Silver nanoparticles (AgNPs) have emerged as an innovative alternative in therapeutic strategies for cancer treatment due to their cytotoxic potential; however, carbonated AgNPs (cAgNPs) remain poorly investigated. This study aimed to evaluate the effects of cAgNPs on the viability and morphology of A549 cells.

Methods

cAgNPs were characterized by ultraviolet–visible spectrophotometry, dynamic light scattering (DLS), zeta potential analysis, transmission electron microscopy (TEM), and X ray photoelectron spectroscopy (XPS). A549 cells were exposed to different concentrations of cAgNPs, and viability and morphological changes were assessed using the MTT assay, light microscopy, and nuclear morphometry.

Results

Physicochemical characterization showed that the aqueous cAgNP suspension did not exhibit the typical AgNP color or an absorbance peak near 400 nm, likely due to the carbon-based coating. TEM images revealed particles with a core-shell-like structure and aggregated formations, while XPS confirmed the presence of Ag, O, and C on the surface. Cell viability decreased at 2.1 µg/mL after 24 h and 3.14 µg/mL after 48 h. Morphological alterations, such as cell rounding and loss of adhesion, were observed.

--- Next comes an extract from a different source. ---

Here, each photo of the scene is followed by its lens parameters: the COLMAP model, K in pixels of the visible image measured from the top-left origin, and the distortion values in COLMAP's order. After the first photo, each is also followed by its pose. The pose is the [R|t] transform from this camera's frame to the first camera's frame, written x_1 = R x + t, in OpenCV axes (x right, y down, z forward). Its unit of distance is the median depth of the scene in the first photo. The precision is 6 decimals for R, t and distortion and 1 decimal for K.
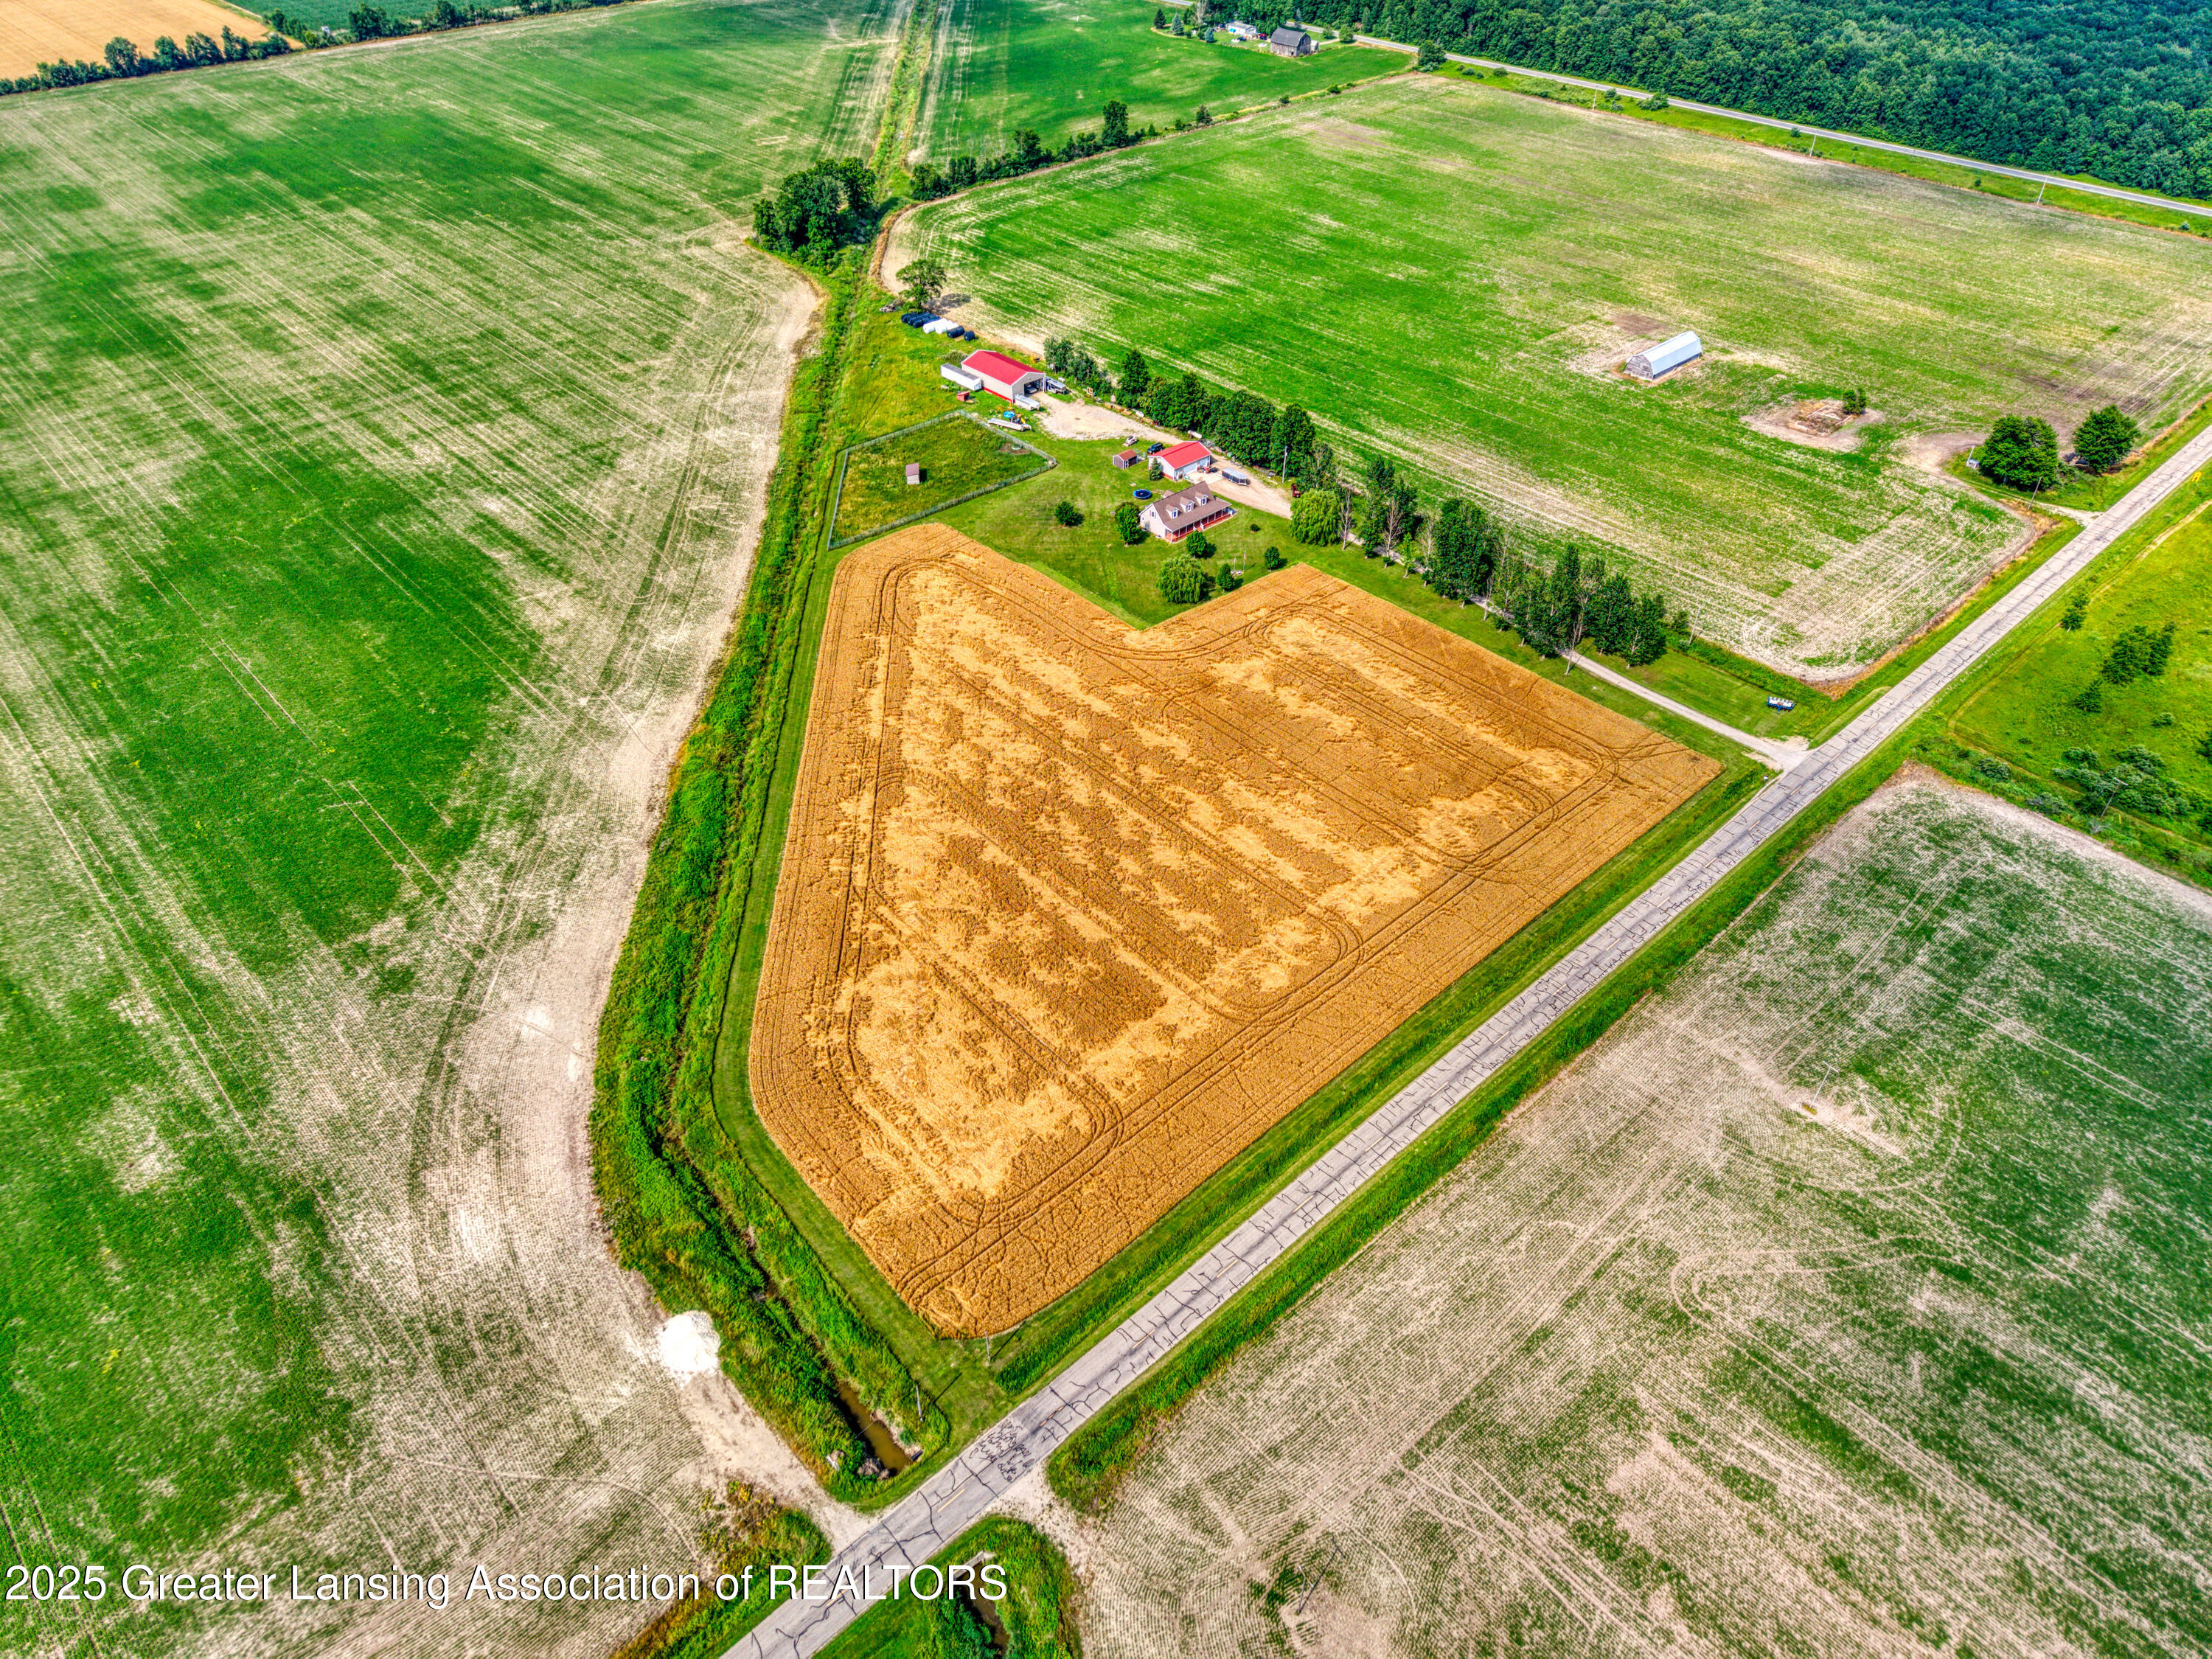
lens RADIAL K [[1551.3, 0, 1130.7], [0, 1551.3, 831.2], [0, 0, 1]] dist [0.030505, -0.035098]
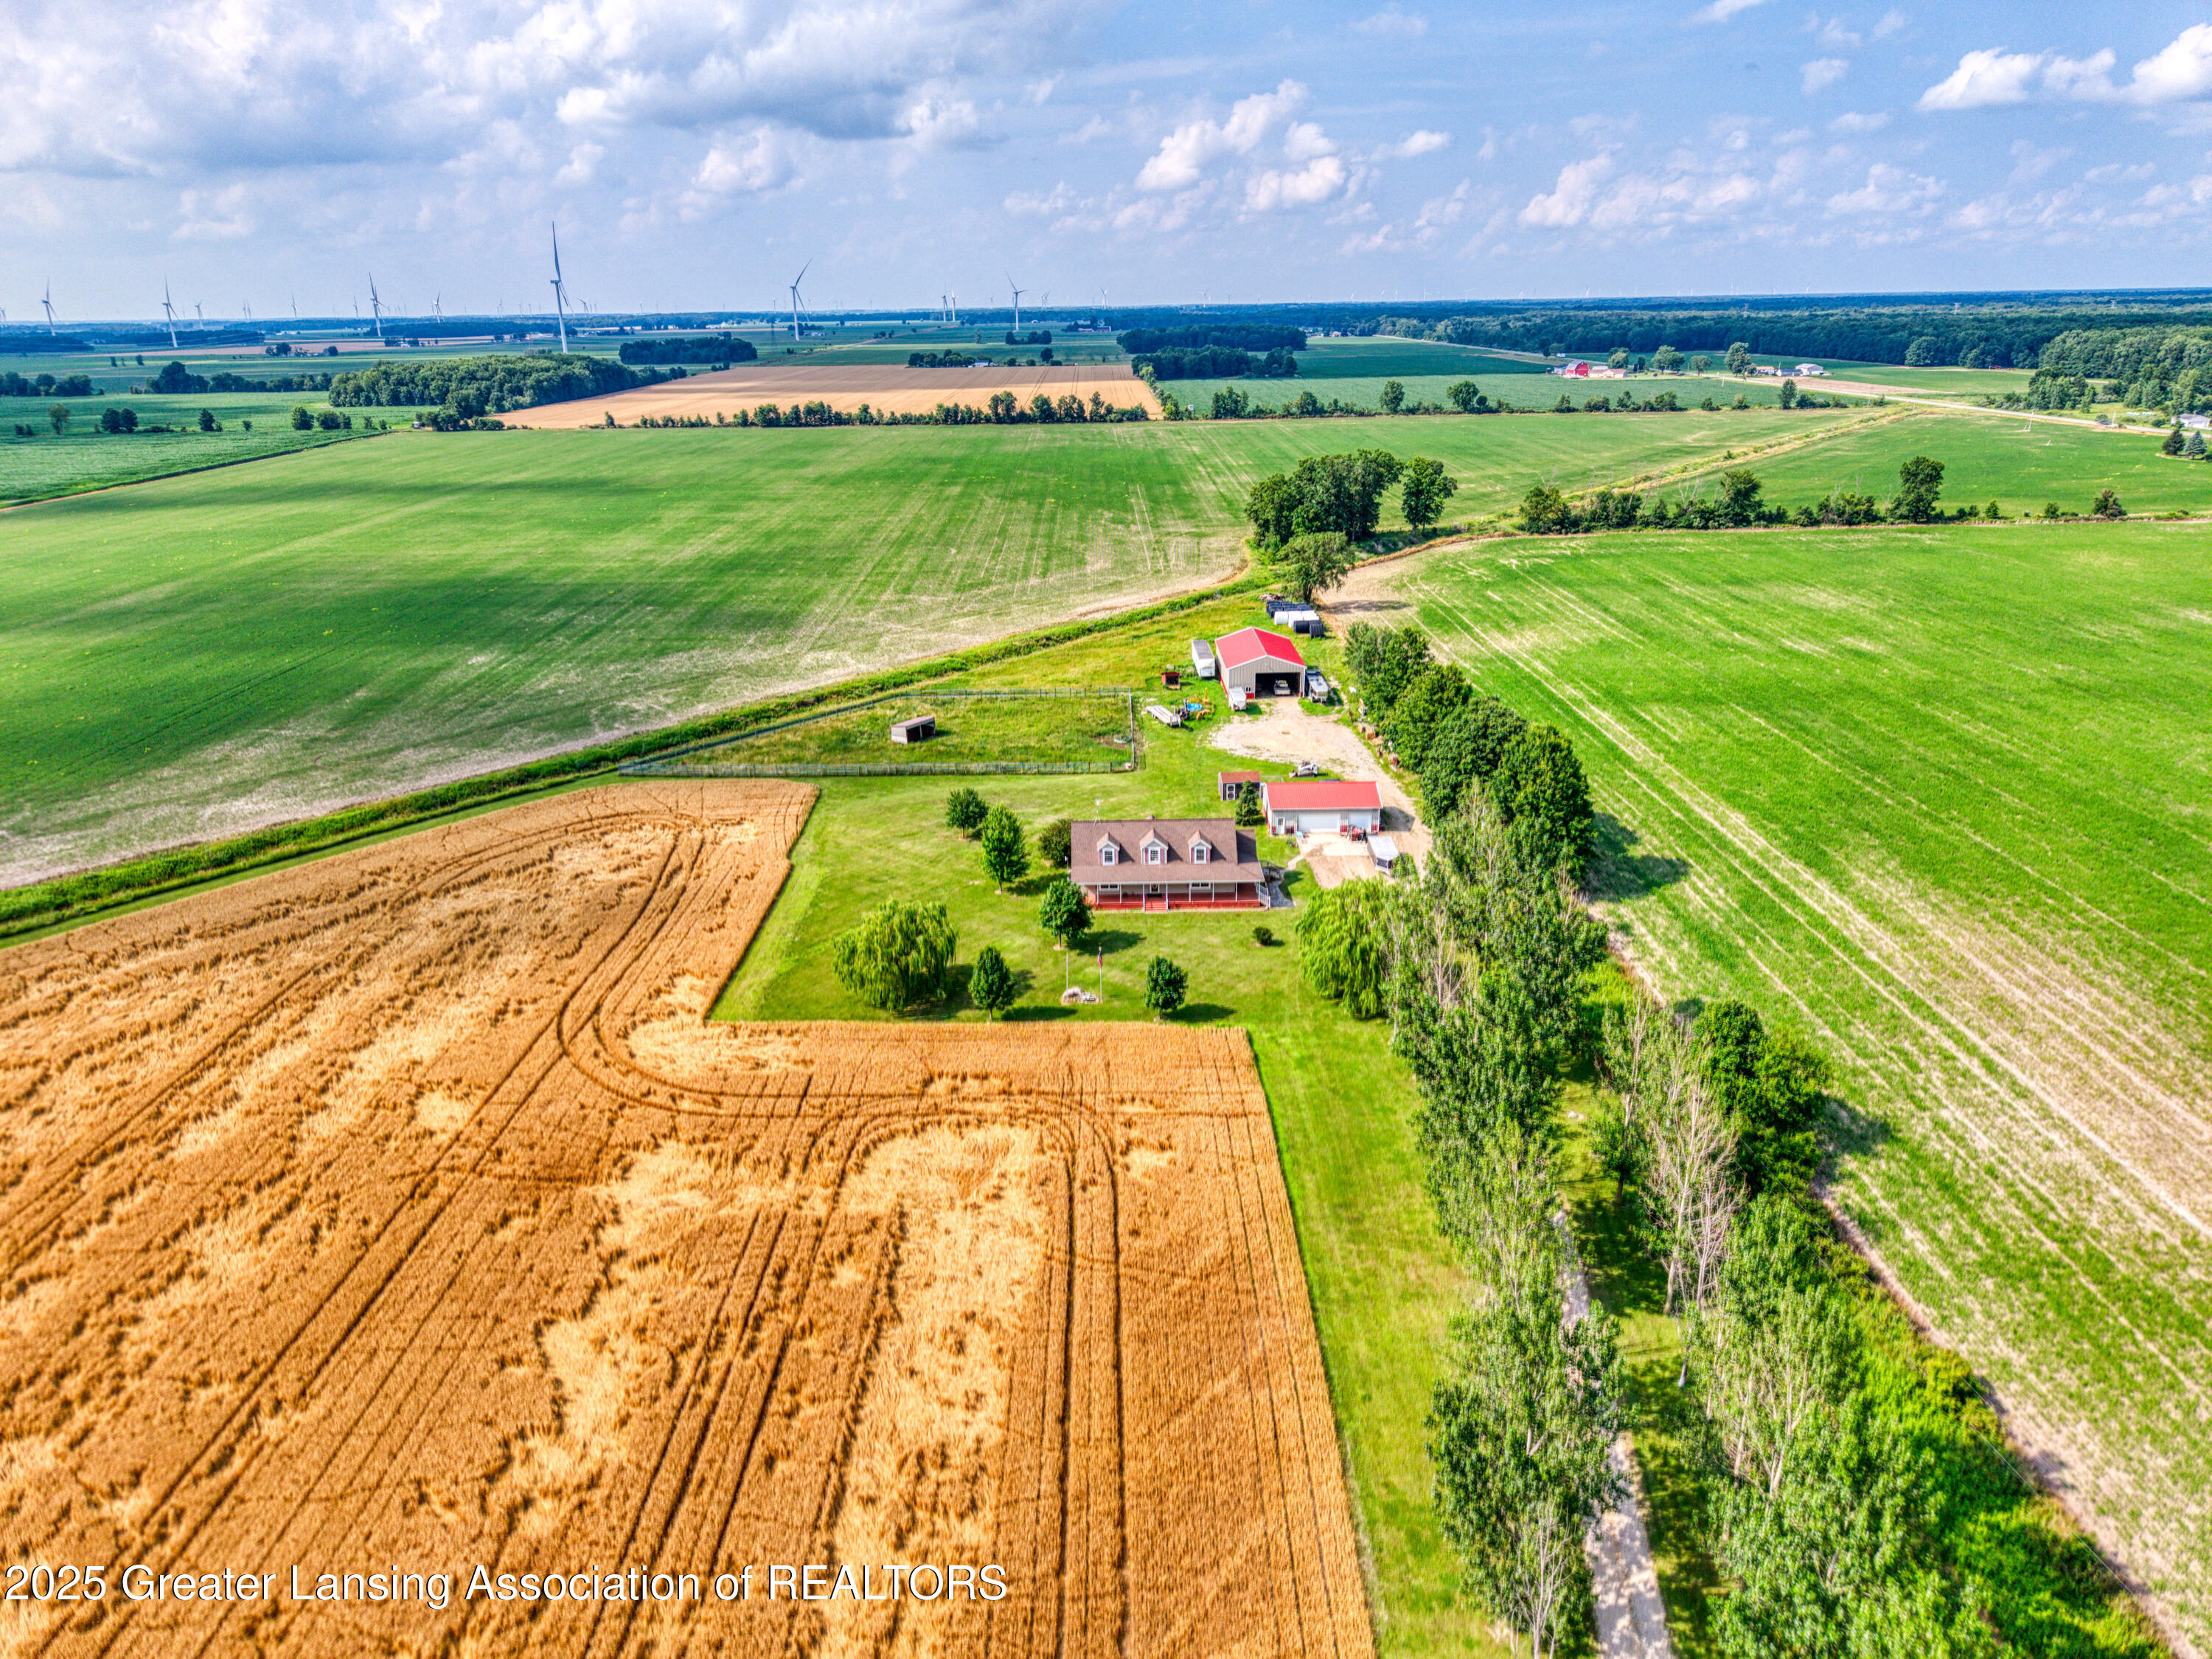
lens RADIAL K [[1551.3, 0, 1130.7], [0, 1551.3, 831.2], [0, 0, 1]] dist [0.030505, -0.035098]
pose [[0.741726, 0.203105, -0.639211, 0.184748], [-0.404116, 0.895961, -0.184242, -0.077909], [0.535287, 0.394972, 0.746635, 0.396646]]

Nuclear morphometry indicated changes in nuclear area and perimeter at concentrations of 0.67 and 2.14 µg/mL. The cell death assay demonstrated increased membrane permeability following exposure.

Conclusion

cAgNPs exerted cytotoxic effects on A549 cells, reducing viability, inducing morphological alterations, and promoting indicators of cell death, suggesting their potential as therapeutic agents for lung cancer treatment.